Carboxylic Esters as Bifunctional Reagents in Decarboxylative Cross-Coupling Reactions and Alkene Functionalizations
▶Summary
Transition-metal catalyzed cross-coupling reactions have transformed carbon-carbon bond formation in complex organic molecules, revolutionizing fields like pharmaceutical and agrochemical industries, polymers, and natural product synthesis. Despite their vast applications, these reactions heavily rely on toxic organic halides and organometallic reagents that require multiple preparation steps and often lack stability. Carboxylic esters (RCOOE) offer a promising alternative as they are readily available, potentially bio-sourced, and can serve as bifunctional partners in cross-coupling reactions. The ester’s R and E groups can act as nucleophiles and electrophiles upon carbon dioxide extrusion, forming carbon-carbon bonds (R–E) by recombination in an exergonic transformation. However, unlocking the full potential of esters faces a significant kinetic challenge due to the difficult activation of strong C–O bonds. This challenge has limited applications to reactive substrates like allyl esters (E = allyl).The DECAF project seeks to overcome these barriers by developing groundbreaking multi-catalyst cross-coupling reactions using dialkyl carboxylic esters (RCOOE with R, E = alkyl) as versatile and bifunctional reagents under visible-light irradiation.
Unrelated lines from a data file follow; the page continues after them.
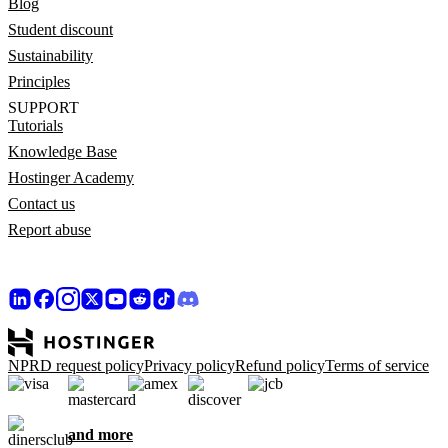
Blog
Student discount
Sustainability
Principles
SUPPORT
Tutorials
Knowledge Base
Hostinger Academy
Contact us
Report abuse
NPRD request policy
Privacy policy
Refund policy
Terms of service
and more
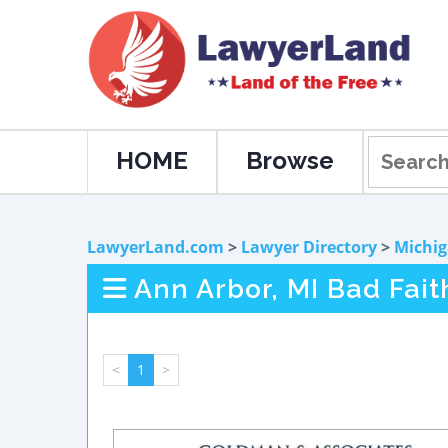
HOME
Browse
LawyerLand.com
>
Lawyer Directory
>
Michi
Ann Arbor, MI Bad Fai
<
1
>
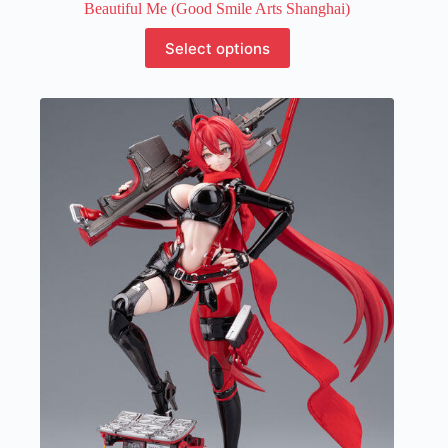
Beautiful Me (Good Smile Arts Shanghai)
This
Select options
product
has
multiple
variants.
The
options
may
be
chosen
on
the
product
page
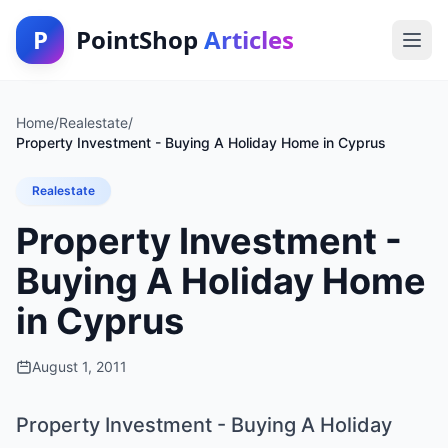
P
PointShop
Articles
Home
/
Realestate
/
Property Investment - Buying A Holiday Home in Cyprus
Realestate
Property Investment -
Buying A Holiday Home
in Cyprus
August 1, 2011
Property Investment - Buying A Holiday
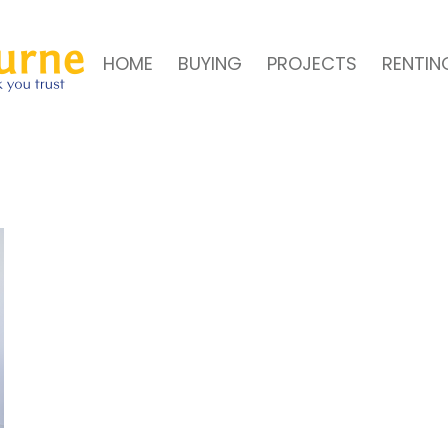
HOME
BUYING
PROJECTS
RENTIN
In the first Strand, DECAF will focus on generating reactive intermediates from the cleavage of ester C–O bonds. Their potential as cross-coupling partners will be demonstrated through the example of Heck-type couplings with alkenes. The second Strand will introduce an electron-borrowing strategy to enable the decarboxylative recombination of esters. This unified mechanistic approach will extend the application of carboxylic esters as bifunctional reagents to catalytic alkene transfer dialkylations and, ultimately, decarboxylative sulfonylations.